Das Piercing wurde erstmals Ende der 90er Jahre als Verbesserung des etwas riskanteren Isabella-Piercings gestochen.

Es ist also ein sehr junges Piercing, das ein verlängertes Christina-Piercing darstellt. Man sticht folglich unterhalb der Klitorisvorhaut ein und endet am Schambein.

Allerdings wird das Piercing eher seltener gestochen als das beliebte vertikale Klitorisvorhaut -Piercing.

Position:

Das obere Ende befindet sich, ähnlich dem Christina-Piercing, auf dem Venushügel, das untere knapp oberhalb der Klitoris unter der Klitorisvorhaut. Es kann somit als Kombination aus vertikalem Klitorisvorhaut-Piercing und Christina-Piercing betrachtet werden, jedoch mit einem wesentlich längeren Stichkanal.

Schmuck:

Zum Einsatz geeignet sind ein Bananabell oder ein Surface Bar mit einer Materialstärke von 1,6 Millimetern. Empfohlen wird oft Schmuck aus dem flexiblen Material PTFE. Im Grunde ist das Christina ein Oberflächenpiercing und sollte dementsprechend tief gestochen werden. Die Stichlänge variiert von Kunde zu Kunde entsprechend auch die Material auswahl.

Abheilung:

Das Nefertiti-Piercing sollte nach etwa 3 bis 4 Monaten abgeheilt sein. Da es sich um ein Oberflächen-Piercing und Schleimhaut Piercing handelt, kann es während der Heilungsphase zu Komplikationen kommen. aufgrund der Position des Piercings ist der Stichkanal stark in Bewegung und Reibung ausgesetzt Das Piercing sollte für die Intimrasur während der Heilung nicht entfernt werden; sofern es bereits vollständig abgeheilt ist, kann es vor der Rasur herausgenommen werden.

Ein Nefertiti-Piercing heilt schnell und meist ohne Komplikation aus. Als Abheilzeit kann man von ca. 3–4 Monaten ausgehen. Der Heilungsprozess eines Intim-Piercings variiert von 2 Wochen bis 6 Monaten bis zur vollständigen Heilung, selten dauert es noch länger. Wie andere Piercings auch, sollte es mindestens in den ersten 3 Wochen zweimal täglich mit ProntoLind-Spray gereinigt und danach mit ProntoLind-Gel bestrichen werden. Wichtig hierbei ist, die gepiercte Stelle sowie das Piercing nur mit gewaschenen und desinfizierten Händen anzufassen. Mit der richtigen Pflege und den richtigen Pflegemitteln kann dem bei Piercings selten auftretenden Wildwuchs (auch wildes Fleisch genannt) entgegengewirkt werden.

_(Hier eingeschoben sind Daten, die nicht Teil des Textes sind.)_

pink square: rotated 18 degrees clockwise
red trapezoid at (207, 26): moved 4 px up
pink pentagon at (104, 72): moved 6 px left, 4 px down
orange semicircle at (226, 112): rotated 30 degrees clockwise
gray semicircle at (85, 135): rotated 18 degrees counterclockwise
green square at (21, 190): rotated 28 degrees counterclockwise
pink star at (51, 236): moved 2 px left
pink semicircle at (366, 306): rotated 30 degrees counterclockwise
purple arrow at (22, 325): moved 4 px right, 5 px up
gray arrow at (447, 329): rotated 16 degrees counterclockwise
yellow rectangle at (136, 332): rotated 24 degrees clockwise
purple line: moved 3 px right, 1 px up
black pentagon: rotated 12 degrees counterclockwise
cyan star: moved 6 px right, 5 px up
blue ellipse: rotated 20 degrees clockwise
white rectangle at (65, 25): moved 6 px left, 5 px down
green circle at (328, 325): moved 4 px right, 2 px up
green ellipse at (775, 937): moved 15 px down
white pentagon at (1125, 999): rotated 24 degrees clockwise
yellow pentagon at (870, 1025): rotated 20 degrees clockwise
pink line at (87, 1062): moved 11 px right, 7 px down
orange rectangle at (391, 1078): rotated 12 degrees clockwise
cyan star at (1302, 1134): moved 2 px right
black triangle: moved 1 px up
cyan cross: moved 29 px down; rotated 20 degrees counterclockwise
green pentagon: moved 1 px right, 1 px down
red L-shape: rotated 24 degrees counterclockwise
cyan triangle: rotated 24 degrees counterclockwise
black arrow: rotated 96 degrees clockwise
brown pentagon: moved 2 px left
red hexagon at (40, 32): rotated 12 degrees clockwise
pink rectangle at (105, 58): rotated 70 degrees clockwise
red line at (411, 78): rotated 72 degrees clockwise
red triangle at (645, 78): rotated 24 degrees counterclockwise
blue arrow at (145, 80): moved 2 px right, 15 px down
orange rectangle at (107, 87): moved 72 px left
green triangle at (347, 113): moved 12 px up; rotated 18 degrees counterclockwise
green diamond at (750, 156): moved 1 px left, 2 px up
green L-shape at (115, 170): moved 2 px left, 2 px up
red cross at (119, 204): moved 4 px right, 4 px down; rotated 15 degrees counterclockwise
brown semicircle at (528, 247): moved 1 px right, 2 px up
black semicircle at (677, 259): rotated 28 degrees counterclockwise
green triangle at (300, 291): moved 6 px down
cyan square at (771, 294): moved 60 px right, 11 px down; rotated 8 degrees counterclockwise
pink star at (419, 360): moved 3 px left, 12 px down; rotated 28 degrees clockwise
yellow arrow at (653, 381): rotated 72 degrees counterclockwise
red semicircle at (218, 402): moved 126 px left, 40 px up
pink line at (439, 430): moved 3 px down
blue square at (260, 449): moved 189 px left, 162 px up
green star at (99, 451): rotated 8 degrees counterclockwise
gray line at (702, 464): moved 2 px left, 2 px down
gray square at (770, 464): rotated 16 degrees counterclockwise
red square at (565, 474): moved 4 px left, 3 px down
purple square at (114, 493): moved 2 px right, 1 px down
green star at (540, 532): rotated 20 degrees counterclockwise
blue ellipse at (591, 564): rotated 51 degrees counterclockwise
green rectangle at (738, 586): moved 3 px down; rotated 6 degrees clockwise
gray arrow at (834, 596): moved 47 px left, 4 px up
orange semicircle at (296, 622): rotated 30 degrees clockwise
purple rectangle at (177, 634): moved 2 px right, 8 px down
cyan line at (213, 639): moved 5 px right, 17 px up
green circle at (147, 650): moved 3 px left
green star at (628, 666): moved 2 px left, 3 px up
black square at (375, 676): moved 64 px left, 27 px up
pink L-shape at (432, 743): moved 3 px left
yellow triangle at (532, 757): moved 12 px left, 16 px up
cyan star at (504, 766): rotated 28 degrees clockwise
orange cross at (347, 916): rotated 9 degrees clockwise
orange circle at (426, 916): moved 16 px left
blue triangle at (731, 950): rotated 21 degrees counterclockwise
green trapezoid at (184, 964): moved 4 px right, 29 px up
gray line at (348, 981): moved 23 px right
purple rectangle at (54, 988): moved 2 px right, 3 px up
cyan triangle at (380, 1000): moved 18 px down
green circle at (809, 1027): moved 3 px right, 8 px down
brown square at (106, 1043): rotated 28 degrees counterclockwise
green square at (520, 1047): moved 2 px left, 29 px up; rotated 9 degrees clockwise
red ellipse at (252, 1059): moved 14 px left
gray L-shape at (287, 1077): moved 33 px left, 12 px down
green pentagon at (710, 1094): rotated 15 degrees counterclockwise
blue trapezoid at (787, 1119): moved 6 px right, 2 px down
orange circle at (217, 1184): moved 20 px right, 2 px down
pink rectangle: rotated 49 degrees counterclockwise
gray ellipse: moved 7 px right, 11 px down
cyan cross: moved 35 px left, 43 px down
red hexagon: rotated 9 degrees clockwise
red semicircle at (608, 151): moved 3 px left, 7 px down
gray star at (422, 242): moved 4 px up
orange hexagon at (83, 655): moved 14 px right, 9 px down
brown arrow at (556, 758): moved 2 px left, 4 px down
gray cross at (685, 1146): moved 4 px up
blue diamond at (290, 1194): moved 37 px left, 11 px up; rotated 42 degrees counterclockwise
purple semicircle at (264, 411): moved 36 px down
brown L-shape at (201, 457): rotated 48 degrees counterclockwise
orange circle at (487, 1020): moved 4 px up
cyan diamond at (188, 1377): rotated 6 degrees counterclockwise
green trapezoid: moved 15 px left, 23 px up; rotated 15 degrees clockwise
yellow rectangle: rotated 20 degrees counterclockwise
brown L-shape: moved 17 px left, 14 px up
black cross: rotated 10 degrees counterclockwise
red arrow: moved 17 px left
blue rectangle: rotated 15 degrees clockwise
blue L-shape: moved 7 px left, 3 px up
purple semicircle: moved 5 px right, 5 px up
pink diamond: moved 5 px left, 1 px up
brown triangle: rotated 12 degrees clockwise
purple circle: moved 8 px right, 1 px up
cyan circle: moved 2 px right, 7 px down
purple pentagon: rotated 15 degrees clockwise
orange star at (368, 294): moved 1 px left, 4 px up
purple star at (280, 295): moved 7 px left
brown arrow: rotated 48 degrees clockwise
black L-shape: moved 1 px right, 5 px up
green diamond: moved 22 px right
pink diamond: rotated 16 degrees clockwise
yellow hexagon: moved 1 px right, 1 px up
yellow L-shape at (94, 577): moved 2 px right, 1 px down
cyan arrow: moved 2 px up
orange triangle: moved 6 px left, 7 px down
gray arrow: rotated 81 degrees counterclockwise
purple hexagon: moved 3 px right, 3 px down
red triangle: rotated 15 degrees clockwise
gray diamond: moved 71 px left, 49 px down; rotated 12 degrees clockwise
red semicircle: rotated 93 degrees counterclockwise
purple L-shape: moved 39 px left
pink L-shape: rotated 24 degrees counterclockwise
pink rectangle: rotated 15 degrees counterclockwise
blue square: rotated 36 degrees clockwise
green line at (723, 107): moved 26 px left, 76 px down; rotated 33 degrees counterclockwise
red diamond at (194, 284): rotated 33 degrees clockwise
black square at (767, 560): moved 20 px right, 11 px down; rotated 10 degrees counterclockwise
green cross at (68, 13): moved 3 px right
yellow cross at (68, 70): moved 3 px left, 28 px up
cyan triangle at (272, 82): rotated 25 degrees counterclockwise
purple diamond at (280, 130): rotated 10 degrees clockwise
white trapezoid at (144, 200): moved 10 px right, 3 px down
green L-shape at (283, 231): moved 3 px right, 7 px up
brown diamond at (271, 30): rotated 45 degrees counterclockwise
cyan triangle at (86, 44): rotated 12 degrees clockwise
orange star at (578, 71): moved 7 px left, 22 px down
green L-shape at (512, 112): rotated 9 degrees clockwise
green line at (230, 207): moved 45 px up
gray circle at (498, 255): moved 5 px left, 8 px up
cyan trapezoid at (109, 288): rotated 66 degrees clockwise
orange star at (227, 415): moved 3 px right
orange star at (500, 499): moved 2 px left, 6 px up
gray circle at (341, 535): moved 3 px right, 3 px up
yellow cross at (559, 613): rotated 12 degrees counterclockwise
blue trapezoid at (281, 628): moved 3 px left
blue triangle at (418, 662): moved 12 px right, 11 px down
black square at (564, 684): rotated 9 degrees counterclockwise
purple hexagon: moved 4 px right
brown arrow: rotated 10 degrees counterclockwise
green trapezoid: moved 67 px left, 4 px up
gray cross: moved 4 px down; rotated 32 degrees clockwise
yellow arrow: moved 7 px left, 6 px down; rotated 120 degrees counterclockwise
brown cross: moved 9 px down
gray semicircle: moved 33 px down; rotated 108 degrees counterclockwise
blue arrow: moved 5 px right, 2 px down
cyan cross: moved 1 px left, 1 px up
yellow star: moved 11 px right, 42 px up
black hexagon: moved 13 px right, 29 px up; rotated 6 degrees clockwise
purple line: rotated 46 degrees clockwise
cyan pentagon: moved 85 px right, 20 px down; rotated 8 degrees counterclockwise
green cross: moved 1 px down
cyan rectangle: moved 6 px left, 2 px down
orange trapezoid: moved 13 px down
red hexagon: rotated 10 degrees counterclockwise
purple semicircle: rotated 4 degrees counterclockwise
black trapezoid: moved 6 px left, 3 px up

Desinfektionsmittel auf Alkohol- oder Chlorbasis sollten vermieden werden.

Ein Verbot für Sex gibt es nicht; üblicherweise hält man ein paar Tage Pause bis zum nächsten Akt und stimuliert die gestochene Stelle nicht.

Als Geheimtipp sei auf den eigenen Urin verwiesen, der die Heilung massiv beschleunigt.

Schmuck:

Als Schmuck empfiehlt sich ein biegsamer Stift aus PTFE. Bei einem kürzeren Stichkanal kann später unter Umständen ein Barbell verwendet werden; als Erstschmuck ist er jedoch ungeeignet, da er zu starr ist und Druck auf die Stelle ausüben kann.

Vergleich zu ähnlichen Piercings/Vorteile:

Das Nefertiti vereint die Vorteile eines Klitorisvorhaut-Piercings und eines Christina-Piercings. Es bietet die Stimulanz und sexuellen Vorzüge eines Klitorisvorhaut-Piercings, besitzt jedoch einen zusätzlichen ästhetischen Reiz durch die höherliegende Austrittsstelle, was dazu führt, dass das Piercing im Stehen sichtbar ist.

Gegenüber dem Christina-Piercing hat es den Vorteil, dass es weniger stark zum Herauswachsen neigt, allerdings ist die Gefahr des Hängenbleibens dennoch gegeben. Auch das Rasieren ist hier etwas anspruchsvoller.

Das Piercing ist ungefährlich, es können keine wichtigen Nerven geschädigt werden. Im Vergleich zum Klitorisvorhaut-Piercing aber ist die Abheildauer um Einiges länger und es erfordert langwierige wie auch intensive Pflege durch die Trägerin.

Alternative:

Alternativ kann man sich ein vertikales Klitorisvorhaut-Piercing oder ein Isabella-Piercing stechen lassen.